NOSTALGIA is big business these days, but easily the most unexpected manifestation of the 30th anniversary of punk rock's so-called Summer of Hate is Tory leader David Dave' Cameron's apparent hijacking of the ultimate anti-Establishment anthem, the Sex Pistols' Anarchy In the UK.

It seems Desperate Dave has abandoned his Hug-A-Hoodie initiative in favour of bemoaning Britain's tearaway youth after a summer of violent crime perpetrated by children that culminated in the killing of 11-year-old Rhys Jones in Liverpool.

Obviously Dave thinks Anarchy In the UK will bring him a late summer hit to halt the anarchy in his own party that has seen his closest advisors arm him with duff information about hospital closures.

But while his outrage at Rhys Jones' death is no doubt heartfelt, what right does he have to turn a child's murder into a political point? Perhaps he thinks such attacks on the government will generate enough fear among voters to make them believe he can do better.

Now he has turned his attention on another easy target, the entertainment industry which he says must be more socially responsible and show less "extreme, casual and callous violence". It wasn't a rap album, a horror DVD or an action video game that killed Rhys Jones - it was a gun. Possibly fired by someone as young as 13.

Britain has its share - probably more than its share - of social problems, but anarchy isn't one of them. Quite the opposite. Many of our country's woes are institutionalised in a system that repeatedly lets down the very people it is there to support.

Our schools produce record numbers of A-level passes and commentators casually tell us exams are too easy. Student loans are sold off to private enterprise to administer and collect. Degrees are effectively available to purchase for the price of enrolling on a course because educational establishments cannot afford to fail students - it would be commercial suicide.

The welfare system remains notoriously impenetrable and in the workplace employees are treated with ever greater contempt by their paymasters. Parents, we are told, no longer know how to be proper mums and dads.

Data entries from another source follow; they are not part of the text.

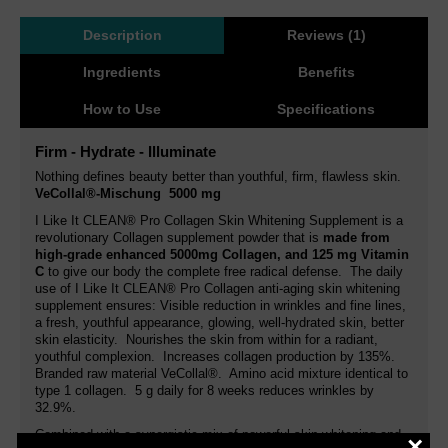
Description
Reviews (1)
Ingredients
Benefits
How to Use
Specifications
Firm - Hydrate - Illuminate
Nothing defines beauty better than youthful, firm, flawless skin.
VeCollal®-Mischung 5000 mg
I Like It CLEAN® Pro Collagen Skin Whitening Supplement is a
revolutionary Collagen supplement powder that is
made from
high-grade enhanced 5000mg Collagen, and 125 mg Vitamin
C
to give our body the complete free radical defense. The daily
use of I Like It CLEAN® Pro Collagen anti-aging skin whitening
supplement ensures: Visible reduction in wrinkles and fine lines,
a fresh, youthful appearance, glowing, well-hydrated skin, better
skin elasticity. Nourishes the skin from within for a radiant,
youthful complexion. Increases collagen production by 135%.
Branded raw material VeCollal®. Amino acid mixture identical to
type 1 collagen. 5 g daily for 8 weeks reduces wrinkles by
32.9%.
Combined with a synergistic mix of powerful skin whitening and
×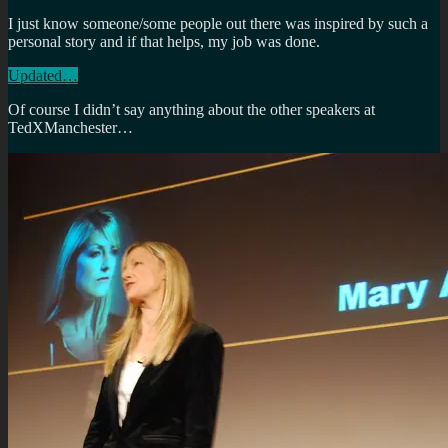
I just know someone/some people out there was inspired by such a
personal story and if that helps, my job was done.
Updated…
Of course I didn’t say anything about the other speakers at
TedXManchester…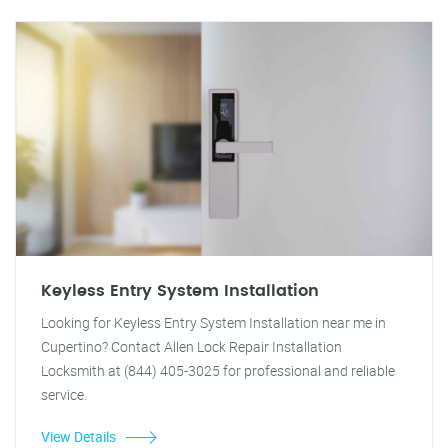
Keyless Entry System Installation
Looking for Keyless Entry System Installation near me in
Cupertino? Contact Allen Lock Repair Installation
Locksmith at (844) 405-3025 for professional and reliable
service.
View Details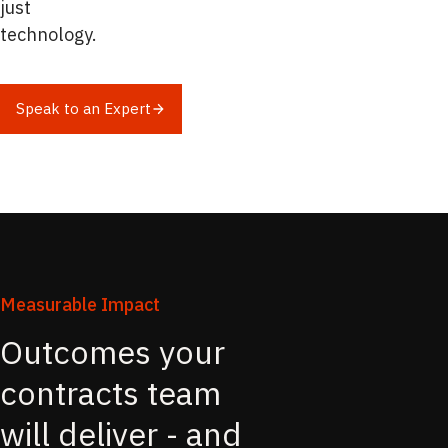
just
technology.
Speak to an Expert
Measurable Impact
Outcomes your
contracts team
will deliver - and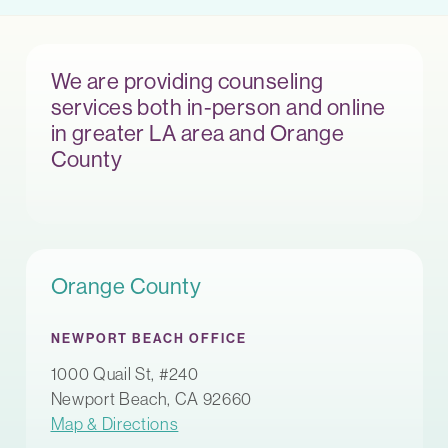
We are providing counseling
services both in-person and online
in greater LA area and Orange
County
Orange County
NEWPORT BEACH OFFICE
1000 Quail St, #240
Newport Beach, CA 92660
Map & Directions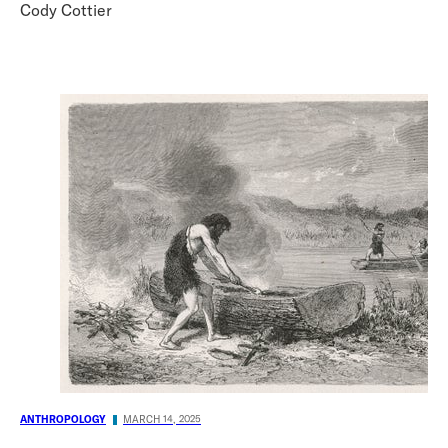
Cody Cottier
ANTHROPOLOGY
MARCH 14, 2025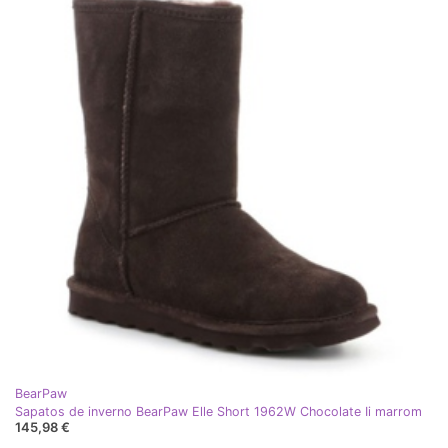
BearPaw
Sapatos de inverno BearPaw Elle Short 1962W Chocolate Ii marrom
145,98 €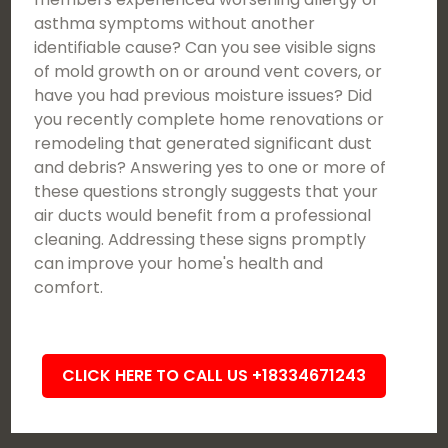
asthma symptoms without another
identifiable cause? Can you see visible signs
of mold growth on or around vent covers, or
have you had previous moisture issues? Did
you recently complete home renovations or
remodeling that generated significant dust
and debris? Answering yes to one or more of
these questions strongly suggests that your
air ducts would benefit from a professional
cleaning. Addressing these signs promptly
can improve your home's health and
comfort.
CLICK HERE TO CALL US +18334671243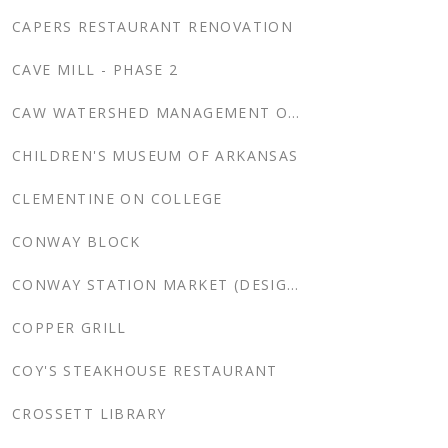
CAPERS RESTAURANT RENOVATION
CAVE MILL - PHASE 2
CAW WATERSHED MANAGEMENT OFFICE
CHILDREN'S MUSEUM OF ARKANSAS
CLEMENTINE ON COLLEGE
CONWAY BLOCK
CONWAY STATION MARKET (DESIGN DEVELOPMENT)
COPPER GRILL
COY'S STEAKHOUSE RESTAURANT
CROSSETT LIBRARY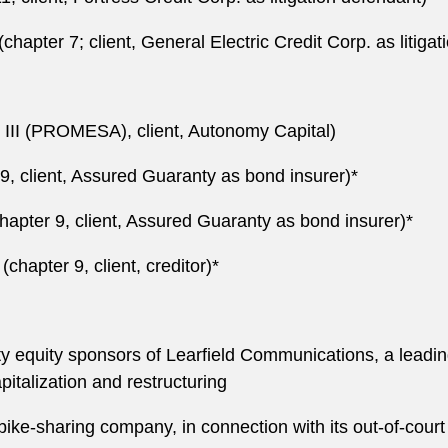
(chapter 7; client, General Electric Credit Corp. as litiga
 III (PROMESA), client, Autonomy Capital)
 9, client, Assured Guaranty as bond insurer)*
chapter 9, client, Assured Guaranty as bond insurer)*
hapter 9, client, creditor)*
y equity sponsors of Learfield Communications, a leading
apitalization and restructuring
 bike-sharing company, in connection with its out-of-court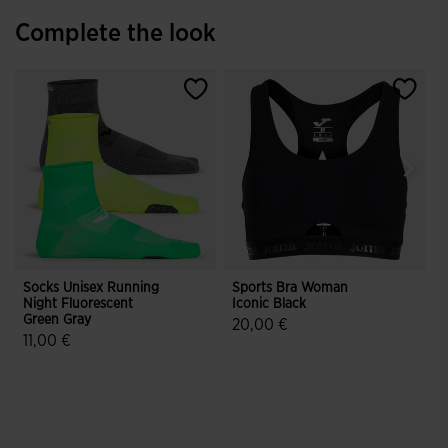
Complete the look
Socks Unisex Running
Sports Bra Woman
S
Night Fluorescent
Iconic Black
Green Gray
H
20,00 €
11,00 €
5 out of 5 Customer Rating
3.4 out of 5 Customer Rating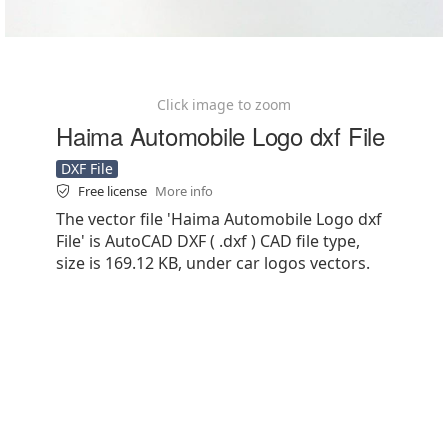
Click image to zoom
Haima Automobile Logo dxf File
DXF File
Free license
More info
The vector file 'Haima Automobile Logo dxf
File' is AutoCAD DXF ( .dxf ) CAD file type,
size is 169.12 KB, under car logos vectors.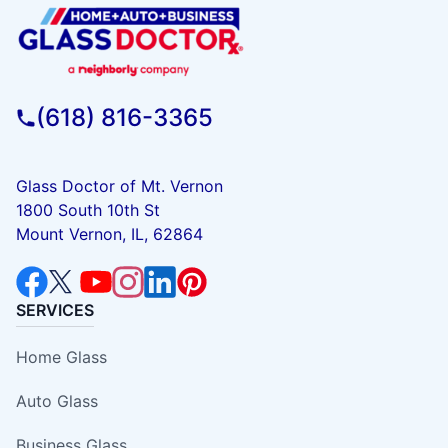
(618) 816-3365
Glass Doctor of Mt. Vernon
1800 South 10th St
Mount Vernon, IL, 62864
SERVICES
Home Glass
Auto Glass
Business Glass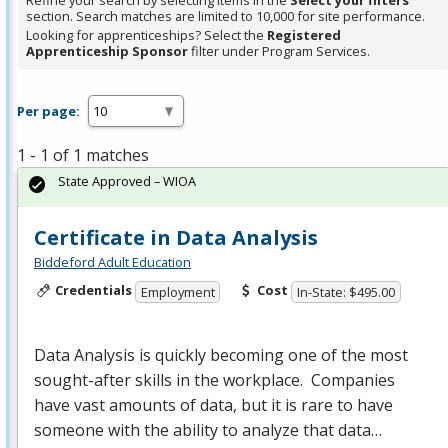
Refine your search by selecting items in the
Select your filters
section. Search matches are limited to 10,000 for site performance.
Looking for apprenticeships? Select the
Registered
Apprenticeship Sponsor
filter under Program Services.
Per page:
1 - 1 of 1 matches
State Approved – WIOA
Certificate in Data Analysis
Biddeford Adult Education
Credentials
Cost
Employment
In-State: $495.00
Data Analysis is quickly becoming one of the most
sought-after skills in the workplace. Companies
have vast amounts of data, but it is rare to have
someone with the ability to analyze that data…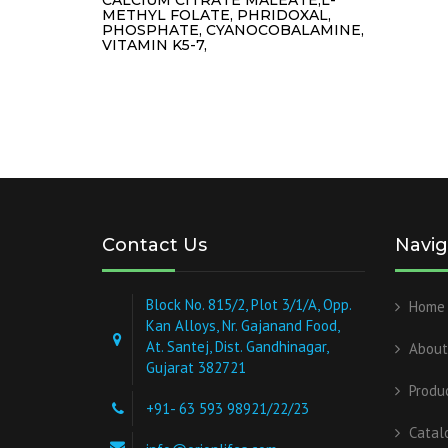
METHYL FOLATE, PHRIDOXAL,
PHOSPHATE, CYANOCOBALAMINE,
VITAMIN K5-7,
Contact Us
Navig
Block No. 815/2, Plot 3/1/A, Opp.
Home
Kan Alloys, Nr. Gajanand Food,
At. Santej, Dist. Gandhinagar,
About
Gujarat 382721
Produ
+91- 63 593 98921/22/23
Catal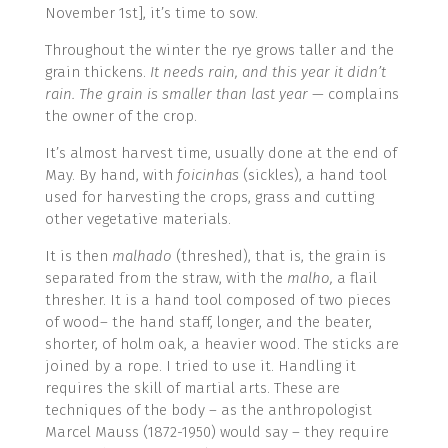
November 1st], it’s time to sow.
Throughout the winter the rye grows taller and the
grain thickens.
It needs rain, and this year it didn’t
rain. The grain is smaller than last year
— complains
the owner of the crop.
It’s almost harvest time, usually done at the end of
May. By hand, with
foicinhas
(sickles), a hand tool
used for harvesting the crops, grass and cutting
other vegetative materials.
It is then
malhado
(threshed), that is, the grain is
separated from the straw, with the
malho,
a flail
thresher. It is a hand tool composed of two pieces
of wood– the hand staff, longer, and the beater,
shorter, of holm oak, a heavier wood. The sticks are
joined by a rope. I tried to use it. Handling it
requires the skill of martial arts. These are
techniques of the body – as the anthropologist
Marcel Mauss (1872-1950) would say – they require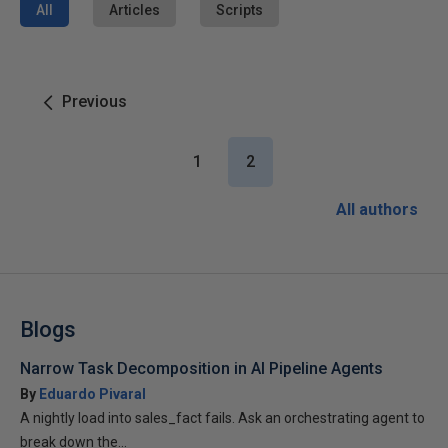
All
Articles
Scripts
Previous
1
2
All authors
Blogs
Narrow Task Decomposition in AI Pipeline Agents
By
Eduardo Pivaral
A nightly load into sales_fact fails. Ask an orchestrating agent to
break down the...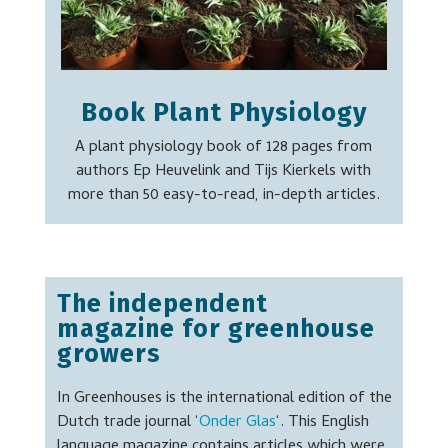
Book Plant Physiology
A plant physiology book of 128 pages from
authors Ep Heuvelink and Tijs Kierkels with
more than 50 easy-to-read, in-depth articles.
T
he independent
magazine for greenhouse
growers
In Greenhouses is the international edition of the
Dutch trade journal ‘
Onder Glas
‘. This English
language magazine contains articles which were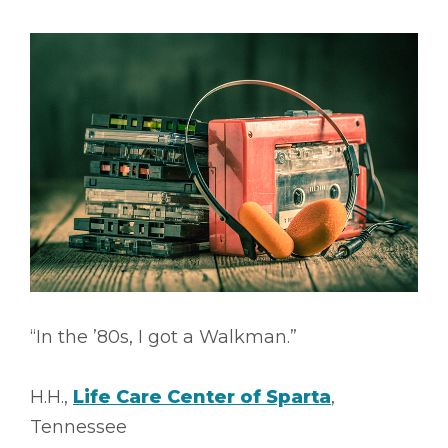
“In the ’80s, I got a Walkman.”
H.H.,
Life Care Center of Sparta
,
Tennessee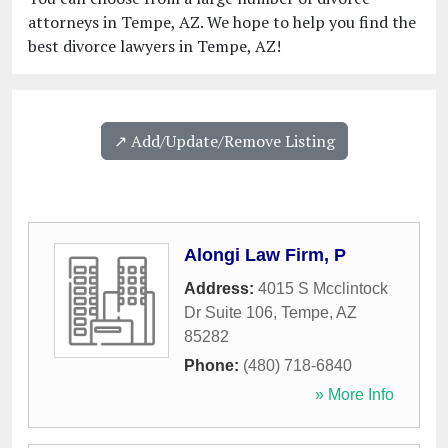
attorneys in Tempe, AZ. We hope to help you find the
best divorce lawyers in Tempe, AZ!
↗️ Add/Update/Remove Listing
Alongi Law Firm, P
Address:
4015 S Mcclintock
Dr Suite 106
,
Tempe
,
AZ
85282
Phone:
(480) 718-6840
» More Info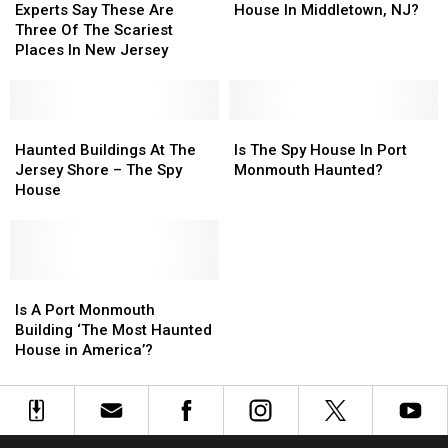
Say
Say
Most
Most
Experts Say These Are
House In Middletown, NJ?
These
These
Haunted
Haunted
Three Of The Scariest
Are
Are
House
House
Places In New Jersey
Three
Three
In
In
Of
Of
Middletown,
Middletown,
The
The
NJ?
NJ?
Scariest
Scariest
Haunted
Haunted
Is
Is
Places
Places
Buildings
Buildings
The
The
Haunted Buildings At The
Is The Spy House In Port
In
In
At
At
Spy
Spy
Jersey Shore – The Spy
Monmouth Haunted?
New
New
The
The
House
House
House
Jersey
Jersey
Jersey
Jersey
In
In
Shore
Shore
Port
Port
–
–
Monmouth
Monmouth
The
The
Haunted?
Haunted?
Spy
Spy
Is
Is
House
House
A
A
Is A Port Monmouth
Port
Port
Building ‘The Most Haunted
Monmouth
Monmouth
House in America’?
Building
Building
‘The
‘The
Most
Most
Haunted
Haunted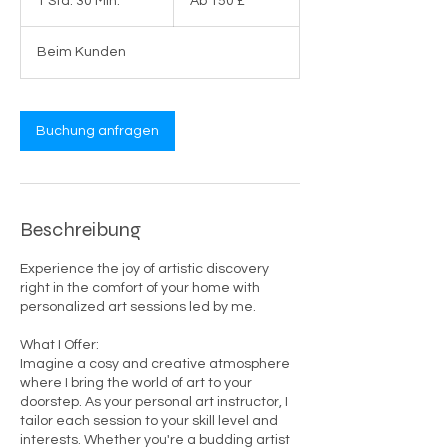
1 Std. 30 Min.
1
Ab 150 £
Britische
Pfund
S
t
Beim Kunden
d
3
0
M
Buchung anfragen
i
n
.
Beschreibung
Experience the joy of artistic discovery
right in the comfort of your home with
personalized art sessions led by me.
What I Offer:
Imagine a cosy and creative atmosphere
where I bring the world of art to your
doorstep. As your personal art instructor, I
tailor each session to your skill level and
interests. Whether you're a budding artist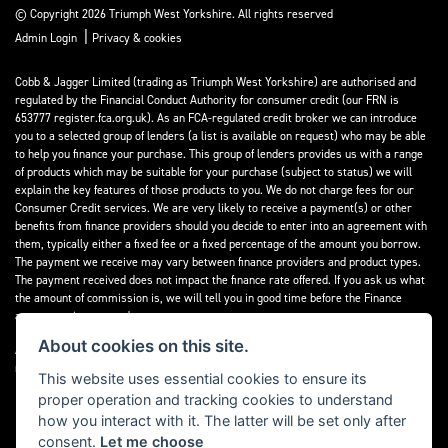
© Copyright 2026 Triumph West Yorkshire. All rights reserved
|
Admin Login
Privacy & cookies
Cobb & Jagger Limited (trading as Triumph West Yorkshire) are authorised and
regulated by the Financial Conduct Authority for consumer credit (our FRN is
653777 register.fca.org.uk). As an FCA-regulated credit broker we can introduce
you to a selected group of lenders (a list is available on request) who may be able
to help you finance your purchase. This group of lenders provides us with a range
of products which may be suitable for your purchase (subject to status) we will
explain the key features of those products to you. We do not charge fees for our
Consumer Credit services. We are very likely to receive a payment(s) or other
benefits from finance providers should you decide to enter into an agreement with
them, typically either a fixed fee or a fixed percentage of the amount you borrow.
The payment we receive may vary between finance providers and product types.
The payment received does not impact the finance rate offered. If you ask us what
the amount of commission is, we will tell you in good time before the Finance
agreement is executed.
About cookies on this site.
All finance applications are subject to status, terms and conditions apply, UK
residents only, 18’s or over, Guarantees may be required.
This website uses essential cookies to ensure its
proper operation and tracking cookies to understand
Read our Initial Disclosure Document
here
how you interact with it. The latter will be set only after
consent.
Let me choose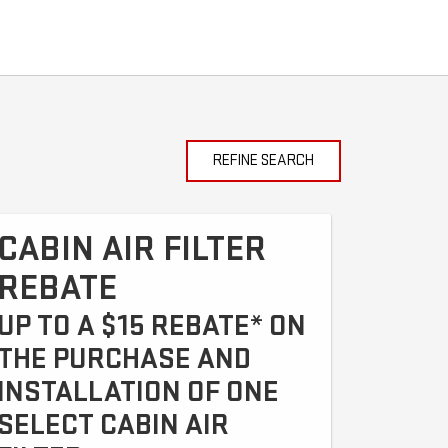
REFINE SEARCH
CABIN AIR FILTER
REBATE
UP TO A $15 REBATE* ON
THE PURCHASE AND
INSTALLATION OF ONE
SELECT CABIN AIR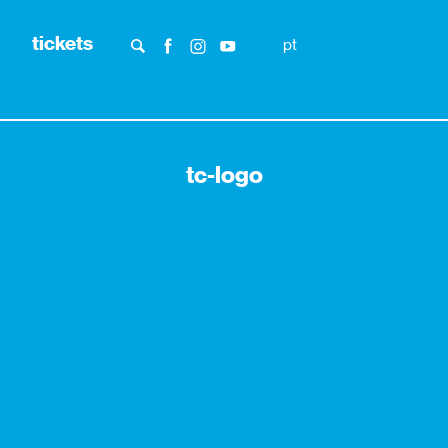
tickets
pt
tc-logo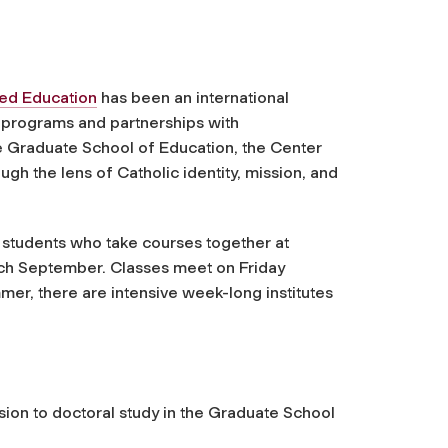
sed Education
has been an international
e programs and partnerships with
he Graduate School of Education, the Center
gh the lens of Catholic identity, mission, and
 students who take courses together at
ch September. Classes meet on Friday
er, there are intensive week-long institutes
ion to doctoral study in the Graduate School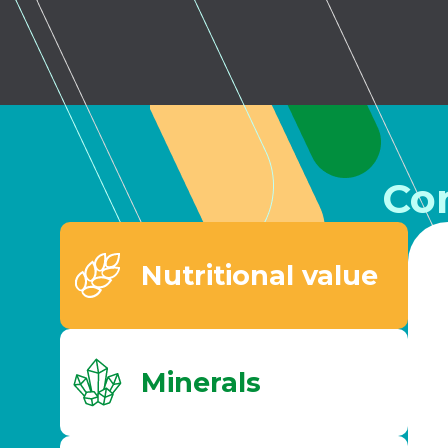
Co
Nutritional value
Minerals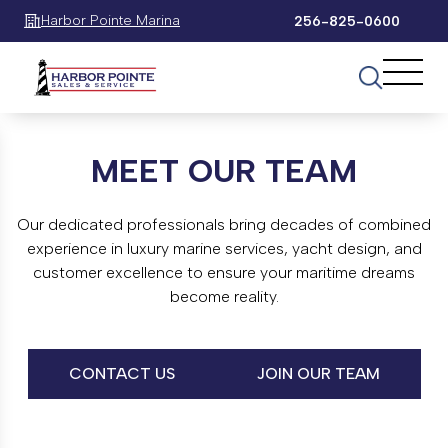
Harbor Pointe Marina
256-825-0600
MEET OUR TEAM
Our dedicated professionals bring decades of combined
experience in luxury marine services, yacht design, and
customer excellence to ensure your maritime dreams
become reality.
CONTACT US
JOIN OUR TEAM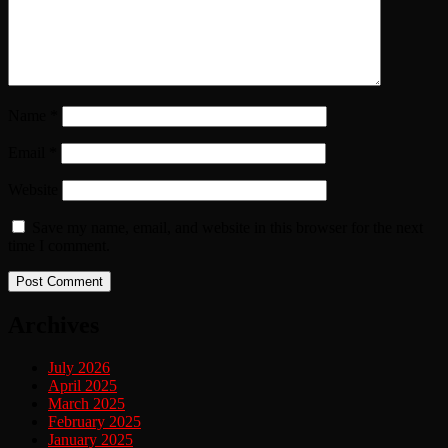
Name
*
Email
*
Website
Save my name, email, and website in this browser for the next
time I comment.
Archives
July 2026
April 2025
March 2025
February 2025
January 2025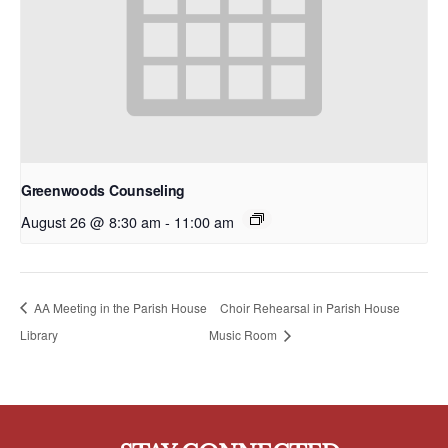
Greenwoods Counseling
August 26 @ 8:30 am
-
11:00 am
AA Meeting in the Parish House
Choir Rehearsal in Parish House
Library
Music Room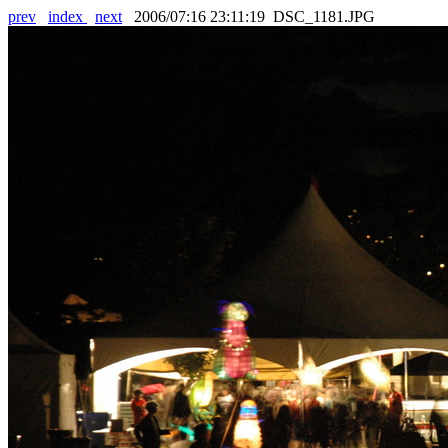
prev
index
next
2006/07:16 23:11:19 DSC_1181.JPG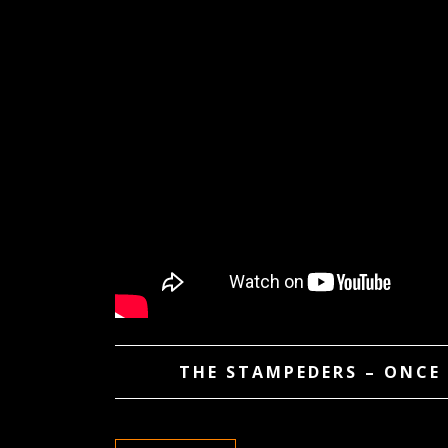
THE STAMPEDERS – ONCE 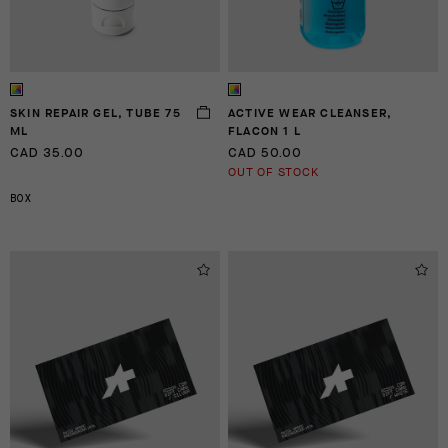
SKIN REPAIR GEL, TUBE 75
ACTIVE WEAR CLEANSER,
ML
FLACON 1 L
CAD 35.00
CAD 50.00
OUT OF STOCK
BOX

So, the Tory leader lurches to the right and would scrap the Human Rights Act while stuffing even more miscreants into our already overcrowded prison cells. That'll show 'em.

Here's some nostalgia for you Dave. I'm only four months older than you and even I can remember a time when people felt a kind of collective responsibility for one another, when public service counted for something, common sense prevailed, policemen could use their discretion and we weren't cowed by fear into hiding in our over-priced homes.

But, just as punk rock mesmerised a generation of kids 30 years ago, so too did the creed of greed spouted by Dave's predecessor Margaret Thatcher as she proclaimed "There is no such thing as society".

Labour wasn't working then, she said - and Dave reckons it isn't working now - but the lessons of history are well learned so let's not fall into the trap of believing any of their kind will save us.

Cameron's talk of Anarchy In the UK sounds pretty vacant to me. No fun. No future.